** Travail à faire **
[1] Résumez en deux phrases le texte sur l'admission des représentants roumains.
[2] D'après le texte sur l'admission des représentants roumains, dans quelles conditions le comte Andrássy souhaite-t-il que les délégués de Roumanie soient entendus ?
[3] Poursuivez le texte sur l'admission des représentants roumains à partir de sa dernière phrase.

Les Plénipotentiaires ottomans n'ayant point élevé d'objection, le Prince de Bismarck dit qu'il a voulu subordonner son vote à celui des puissances spécialement intéressées, et consent également, au nom de l'Allemagne, à l'admission des Représentants roumains.

Le Comte Andrássy, avec l'assentiment de la haute Assemblée, exprime le désir que les délégués de Roumanie soient entendus dans les mêmes conditions que les ministres de Grèce.

Le Président annonce qu'en conséquence, il invitera les Représentants roumains pour la séance de lundi prochain.

** Documents fournis **
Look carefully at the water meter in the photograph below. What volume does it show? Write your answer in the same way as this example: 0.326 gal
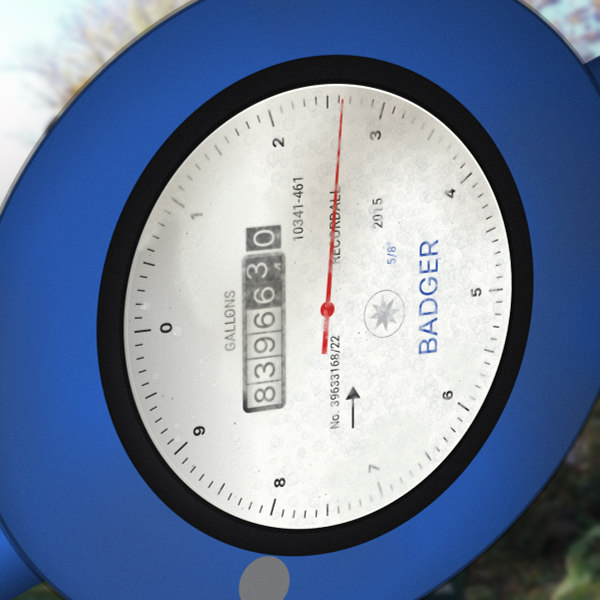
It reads 8396632.6 gal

** Réponses par point **
[1] Les plénipotentiaires ottomans n'ayant élevé aucune objection, le prince de Bismarck consent, au nom de l'Allemagne, à l'admission des représentants roumains. Avec l'assentiment de l'Assemblée, le comte Andrássy souhaite que les délégués de Roumanie soient entendus dans les mêmes conditions que les ministres de Grèce, et le Président annonce qu'il les invitera pour la séance de lundi prochain.

[2] Dans les mêmes conditions que les ministres de Grèce.

[3]
Le Congrès commence la discussion des articles du traité de San Stefano relatifs à la Roumanie. Le Président donne lecture du 1er alinéa de l'article V ainsi conçu:

>> La Sublime Porte reconnaît l'indépendance de la Roumanie qui fera valoir ses droits à une indemnité à débattre entre les deux parties.<<

Le Président demande si le Congrès est disposé à maintenir, sans condition, le principe posé dans cet alinéa, ou bien à le subordonner à l'acceptation par la Roumanie des remaniements territoriaux qu'elle paraît vouloir repousser. Son Altesse Sérénissime n'a pas d'avis personnel sur ce point, mais désire savoir si les Représentants d'autres puissances considèrent que l'indépendance de la Roumanie est liée à la reconnaissance par cette principauté de la totalité du traité de San Stefano, et s'ils ne regardent point, par conséquent, comme connexes les deux questions de l'indépendance et des changements territoriaux.

Le Comte Corti fait remarquer que les préliminaires de San Stefano ont été conclus entre la Russie et la Turquie, et que la Roumanie n'a pu y prendre part, étant placée sous la suzeraineté de la Porte. Son Excellence ne jugerait pas équitable d'admettre que la principauté soit liée au même degré que le gouvernement ottoman. Il ne croit pas opportun de faire dépendre l'indépendance de la Roumanie de son adhésion aux stipulations qui la

concernent.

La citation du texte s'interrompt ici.